While I was in Indianapolis I bought an iPhone, which is no big deal to you, I'm sure. (You were probably the first person in line to get a smart phone. Admit it! You were, weren't you? I thought so.) But not me. No way, Jose! Not happening! Can't make me do it! I have been grandstanding for years to anyone who would listen: "I will never own a smart phone."
I love my little, old flip phone. No newfangled touchy feely screens, with colorful box icons that cause my eyes to cross, for me. No apps to entice me to look at a calendar, pull up photos, take a picture, check the weather, write notes, send an email, find the closest Lithuanian restaurant within 50 miles, text, or search the Internet. Nope! My flip phone is small, simple and easy. Its job description is as follows: Place and receive calls, store messages, and fit in tiny pockets. That's it!

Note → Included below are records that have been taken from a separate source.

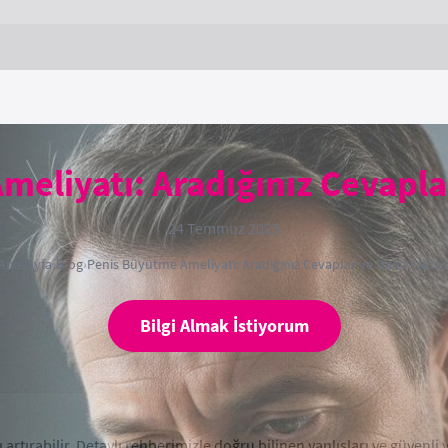
eliyatı: Aradığınız Cevapla
24 Temmuz 2025
Anasayfa
›
Blog
›
Penis Büyütme Ameliyatı: Aradığınız Cevaplar ve Daha Fazlas
Bilgi Almak İstiyorum
 artırabilir. Detaylı rehberimizle doğru bilinen yanlışları ve güvenli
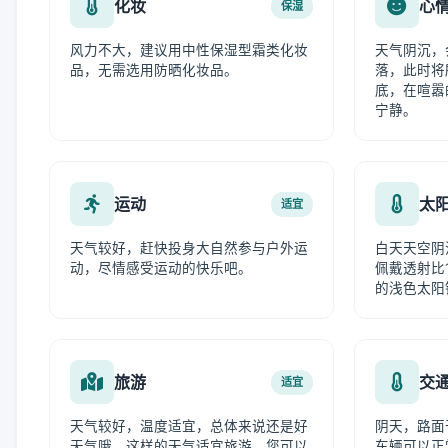
化妆
心
保湿
风力不大，建议用中性保湿型霜类化妆
天气阴沉，
品，无需选用防晒化妆品。
落，此时将
底，在喧嚣
宁静。
运动
太
适宜
天气较好，赶快投身大自然参与户外运
白天天空阴
动，尽情感受运动的快乐吧。
佩戴透射比1
的浅色太阳
旅游
交
适宜
天气较好，温度适宜，总体来说还是好
阴天，路面
天气哦，这样的天气适宜旅游，您可以
车辆可以正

"But does it text?" My friends and family wanted to know.
"Well, I'm not sure. I'll ask it," I responded as I pulled my little jewel of a phone out of my pocket. I hit the number 3 one time for "D" and the number 6 three times for the "o" in "Do." My question was going to be "Do you text?" but my finger started to cramp unexpectedly, so I took that as a big fat NO! My phone does not text.
It was that dang texting--or lack of--that made me do it, and now that I own a smart phone, I don't know how I was able to function without it. In the olden days, with my useless flip phone, I drove to town with both hands on the steering wheel and focused on my driving. There was nothing else to do. Nowadays, my options are limitless. Want to see the latest posting on Facebook? There's an app for that. Need to send an email? Check the pressure in my tires? Do my mother's taxes? Yep! Yep! Yep! App! App! App! Now the drive to town is an exercise in multi-tasking, and the time goes by so fast. But I would never text and drive. That's illegal.
Texting has eliminated the need to talk, and I have never been fond of that activity. It's way too much work. First, there's the breath you have to take before the first word is even uttered. Voice box, lips, tongue, and teeth are required for talking, and sometimes mine just want to be left alone. But it's my brain that creates the most havoc when I communicate via the spoken word. It doesn't want to be bothered, either. It's usually late and then strolls in all cocky and arrogant after the naughty words are out of my mouth. "You need to think before you speak!" my brain chastises as if I have control over what I say.